A Practical Example: Testing a Linear Model
Let's see this in action. First, let's detect a reasonably subtle nonlinearity. Take the non-linear function g(x) = log x + 1, and say that Y = g(x) + ε, with ε being IID Gaussian noise with mean 0 and standard deviation 0.15. The nonlinearity is clear with the curve to "guide the eye", but fairly subtle. A simple linear regression looks pretty good, with R2 ridiculously high — the regression line preserves 85% of the variance in the data.
However, the nonparametric regression has a somewhat smaller MSE. So ˆt = 0.0045: > t.hat = mean(glinfit$residual^2) - gnpr$MSE > t.hat [1] 0.004542232 Now we just repeat this a lot to get a good approximation to the sampling distribution of T under the null hypothesis: null.samples.T <- replicate(200,calc.T(sim.lm(glinfit,x))) This takes some time, because each replication involves not just generating a new simulation sample, but also cross-validation to pick a bandwidth.
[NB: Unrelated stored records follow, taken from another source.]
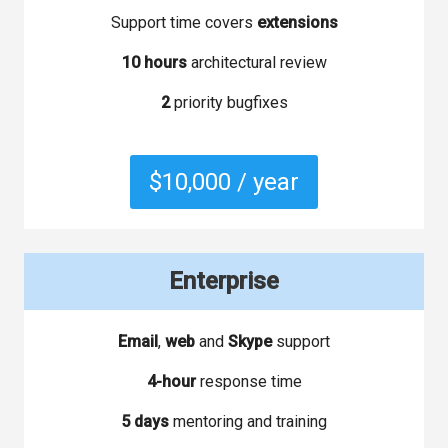
Support time covers
extensions
10 hours
architectural review
2
priority bugfixes
$10,000 / year
Enterprise
Email
,
web
and
Skype
support
4-hour
response time
5 days
mentoring and training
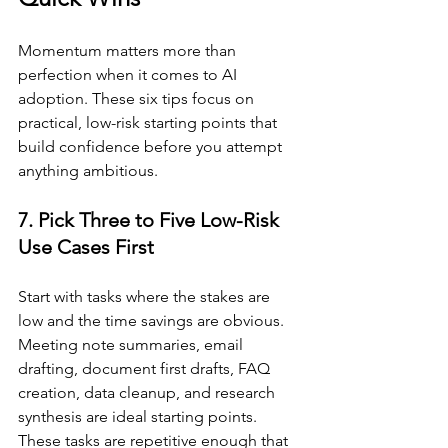
Momentum matters more than 
perfection when it comes to AI 
adoption. These six tips focus on 
practical, low-risk starting points that 
build confidence before you attempt 
anything ambitious.
7. Pick Three to Five Low-Risk 
Use Cases First
Start with tasks where the stakes are 
low and the time savings are obvious. 
Meeting note summaries, email 
drafting, document first drafts, FAQ 
creation, data cleanup, and research 
synthesis are ideal starting points. 
These tasks are repetitive enough that 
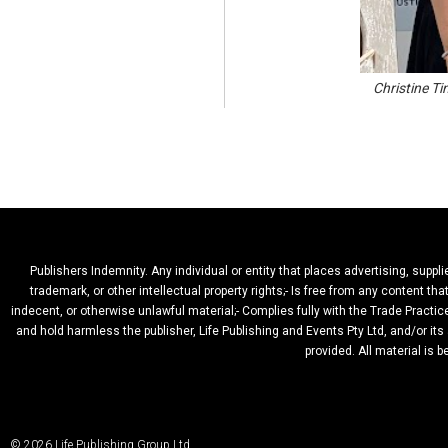
Christine Ti
Publishers Indemnity. Any individual or entity that places advertising, suppl
trademark, or other intellectual property rights;- Is free from any content t
indecent, or otherwise unlawful material;- Complies fully with the Trade Practic
and hold harmless the publisher, Life Publishing and Events Pty Ltd, and/or its
provided. All material is 
© 2026 Life Publishing Group Ltd.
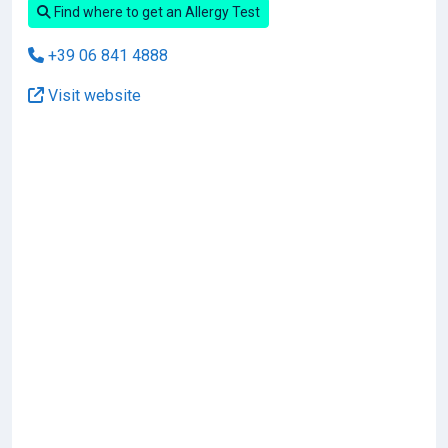
Find where to get an Allergy Test
+39 06 841 4888
Visit website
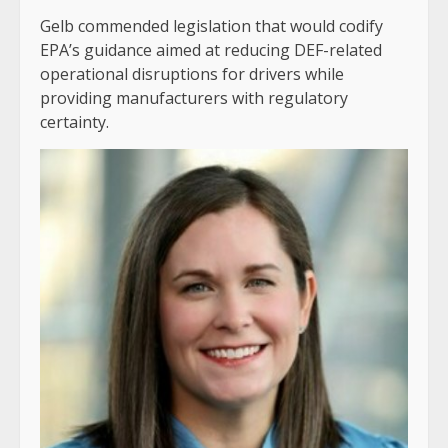
Gelb commended legislation that would codify
EPA’s guidance aimed at reducing DEF-related
operational disruptions for drivers while
providing manufacturers with regulatory
certainty.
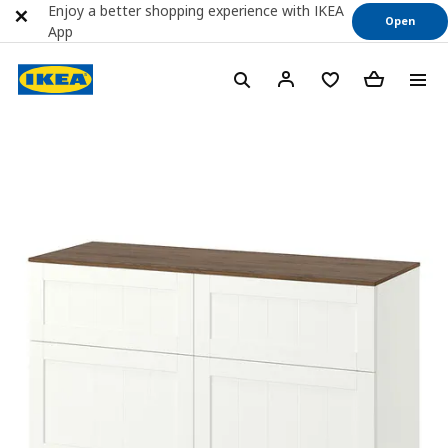
Enjoy a better shopping experience with IKEA
Open
App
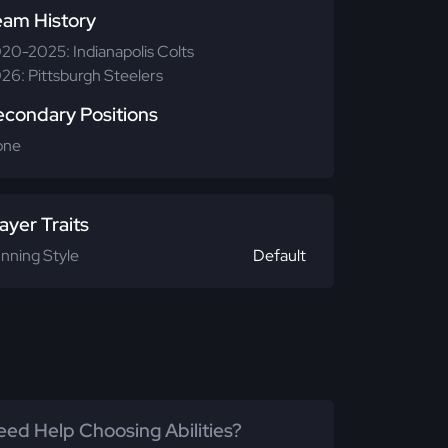
eam History
20-2025: Indianapolis Colts
26: Pittsburgh Steelers
econdary Positions
one
ayer Traits
nning Style
Default
ed Help Choosing Abilities?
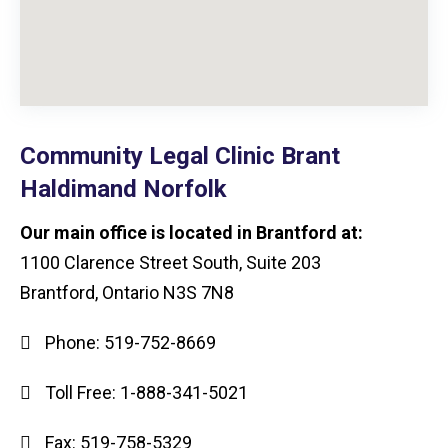
Community Legal Clinic Brant
Haldimand Norfolk
Our main office is located in Brantford at:
1100 Clarence Street South, Suite 203
Brantford, Ontario N3S 7N8
Phone:
519-752-8669
Toll Free:
1-888-341-5021
Fax:
519-758-5329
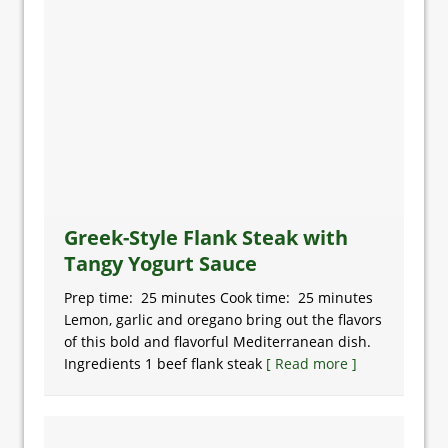
Greek-Style Flank Steak with
Tangy Yogurt Sauce
Prep time: 25 minutes Cook time: 25 minutes
Lemon, garlic and oregano bring out the flavors
of this bold and flavorful Mediterranean dish.
Ingredients 1 beef flank steak
[ Read more ]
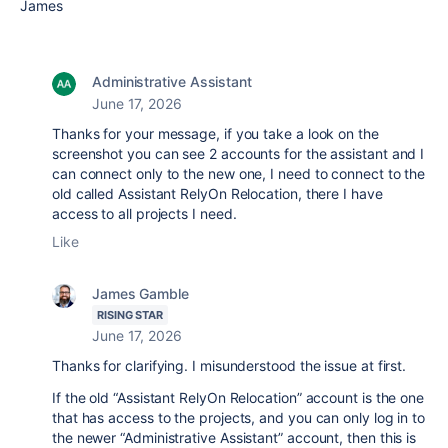
James
Administrative Assistant
June 17, 2026
Thanks for your message, if you take a look on the
screenshot you can see 2 accounts for the assistant and I
can connect only to the new one, I need to connect to the
old called Assistant RelyOn Relocation, there I have
access to all projects I need.
Like
James Gamble
RISING STAR
June 17, 2026
Thanks for clarifying. I misunderstood the issue at first.
If the old “Assistant RelyOn Relocation” account is the one
that has access to the projects, and you can only log in to
the newer “Administrative Assistant” account, then this is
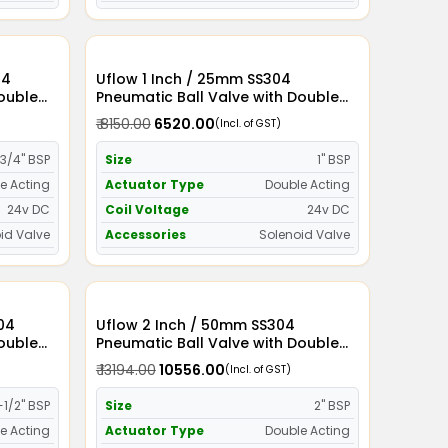
Uflow 1 Inch / 25mm SS304
Double
Pneumatic Ball Valve with Double
id Valve
Acting Actuator and Solenoid Valve
₹ 8150.00
₹ 6520.00
(Incl. of GST)
24v DC
3/4" BSP
Size
1" BSP
e Acting
Actuator Type
Double Acting
24v DC
Coil Voltage
24v DC
id Valve
Accessories
Solenoid Valve
Uflow 2 Inch / 50mm SS304
Double
Pneumatic Ball Valve with Double
id Valve
Acting Actuator and Solenoid Valve
₹ 13194.00
₹ 10556.00
(Incl. of GST)
24v DC
-1/2" BSP
Size
2" BSP
e Acting
Actuator Type
Double Acting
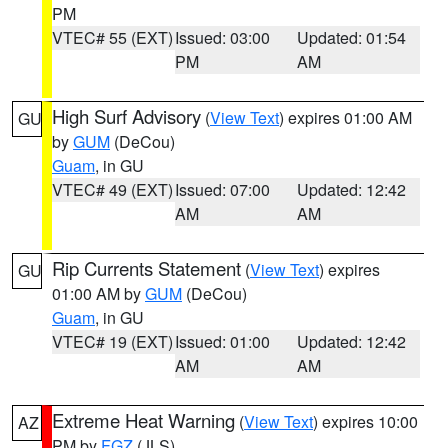
PM
VTEC# 55 (EXT)
Issued: 03:00
Updated: 01:54
PM
AM
High Surf Advisory
(
View Text
) expires 01:00 AM
GU
by
GUM
(DeCou)
Guam
, in GU
VTEC# 49 (EXT)
Issued: 07:00
Updated: 12:42
AM
AM
Rip Currents Statement
(
View Text
) expires
GU
01:00 AM by
GUM
(DeCou)
Guam
, in GU
VTEC# 19 (EXT)
Issued: 01:00
Updated: 12:42
AM
AM
Extreme Heat Warning
(
View Text
) expires 10:00
AZ
PM by
FGZ
(JLS)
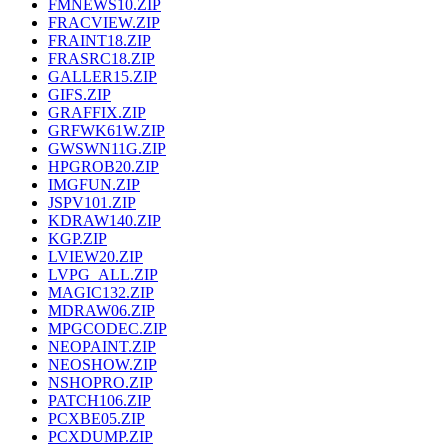
FMNEWS10.ZIP
FRACVIEW.ZIP
FRAINT18.ZIP
FRASRC18.ZIP
GALLER15.ZIP
GIFS.ZIP
GRAFFIX.ZIP
GRFWK61W.ZIP
GWSWN11G.ZIP
HPGROB20.ZIP
IMGFUN.ZIP
JSPV101.ZIP
KDRAW140.ZIP
KGP.ZIP
LVIEW20.ZIP
LVPG_ALL.ZIP
MAGIC132.ZIP
MDRAW06.ZIP
MPGCODEC.ZIP
NEOPAINT.ZIP
NEOSHOW.ZIP
NSHOPRO.ZIP
PATCH106.ZIP
PCXBE05.ZIP
PCXDUMP.ZIP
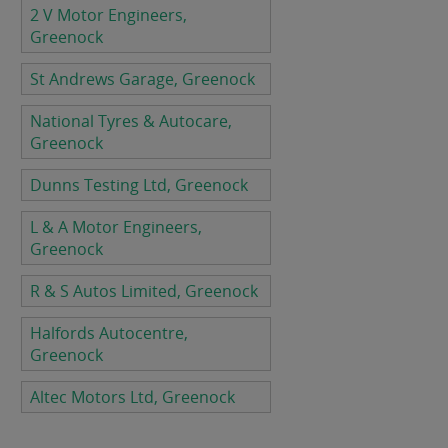
2 V Motor Engineers,
Greenock
St Andrews Garage, Greenock
National Tyres & Autocare,
Greenock
Dunns Testing Ltd, Greenock
L & A Motor Engineers,
Greenock
R & S Autos Limited, Greenock
Halfords Autocentre,
Greenock
Altec Motors Ltd, Greenock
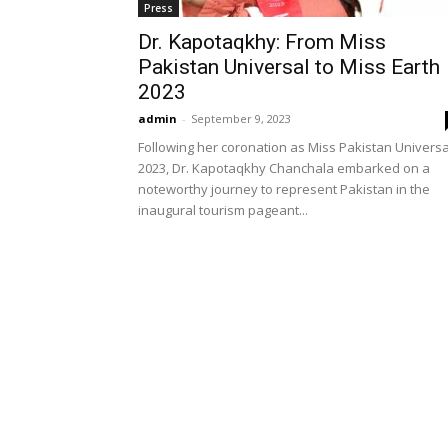
Press
Dr. Kapotaqkhy: From Miss
Pakistan Universal to Miss Earth
2023
admin
-
September 9, 2023
Following her coronation as Miss Pakistan Universa
2023, Dr. Kapotaqkhy Chanchala embarked on a
noteworthy journey to represent Pakistan in the
inaugural tourism pageant...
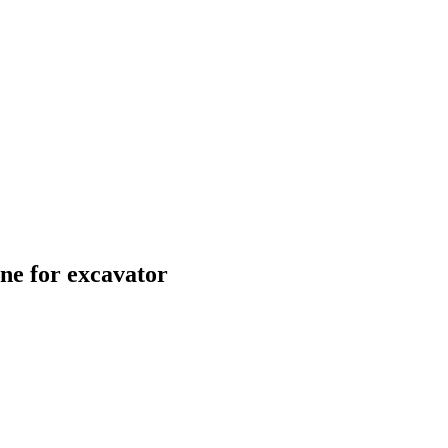
e for excavator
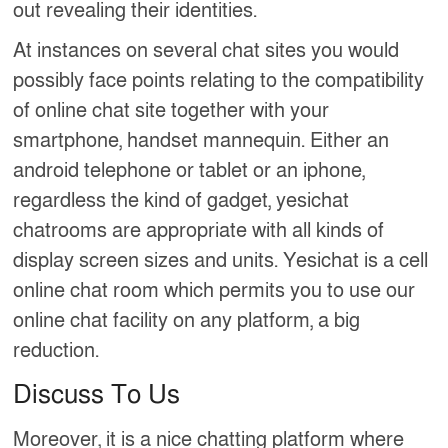
out revealing their identities.
At instances on several chat sites you would
possibly face points relating to the compatibility
of online chat site together with your
smartphone, handset mannequin. Either an
android telephone or tablet or an iphone,
regardless the kind of gadget, yesichat
chatrooms are appropriate with all kinds of
display screen sizes and units. Yesichat is a cell
online chat room which permits you to use our
online chat facility on any platform, a big
reduction.
Discuss To Us
Moreover, it is a nice chatting platform where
A Second Example: Testing a Correctly Specified Linear Model
Let's suppose that the linear model is right — then the test should give us a high p-value. So let us stipulate that in reality Y = 0.2 + 0.5x + ε (10.5) with ε⇠N (0,0.152). Figure 10.4 shows data from this, of the same size as before. Repeating the same exercise as before, we get that ˆt = 6.8 ⇥10−4, together with a slightly different null distribution. Now the p-value is 32%, which one would be quite rash to reject.
Remarks
There is nothing inherently wrong with using parametric models. They are often simpler and more interpretable than non-parametric models. However, they can also be mis-specified, and non-parametric regression provides a way to check for this. By comparing the in-sample mean-squared error of a parametric model to that of a non-parametric model, we can get a sense of whether the parametric model is well-specified.
Implementation
How should investors actually apply this knowledge? One approach is to use non-parametric regression as a diagnostic tool for parametric models. By comparing the in-sample mean-squared error of a parametric model to that of a non-parametric model, we can get a sense of whether the parametric model is well-specified.
Conclusion
Non-parametric regression provides a powerful tool for testing parametric models. By comparing the in-sample mean-squared error of a parametric model to that of a non-parametric model, we can get a sense of whether the parametric model is well-specified. This can be particularly useful in finance, where parametric models are often used to make predictions about future returns.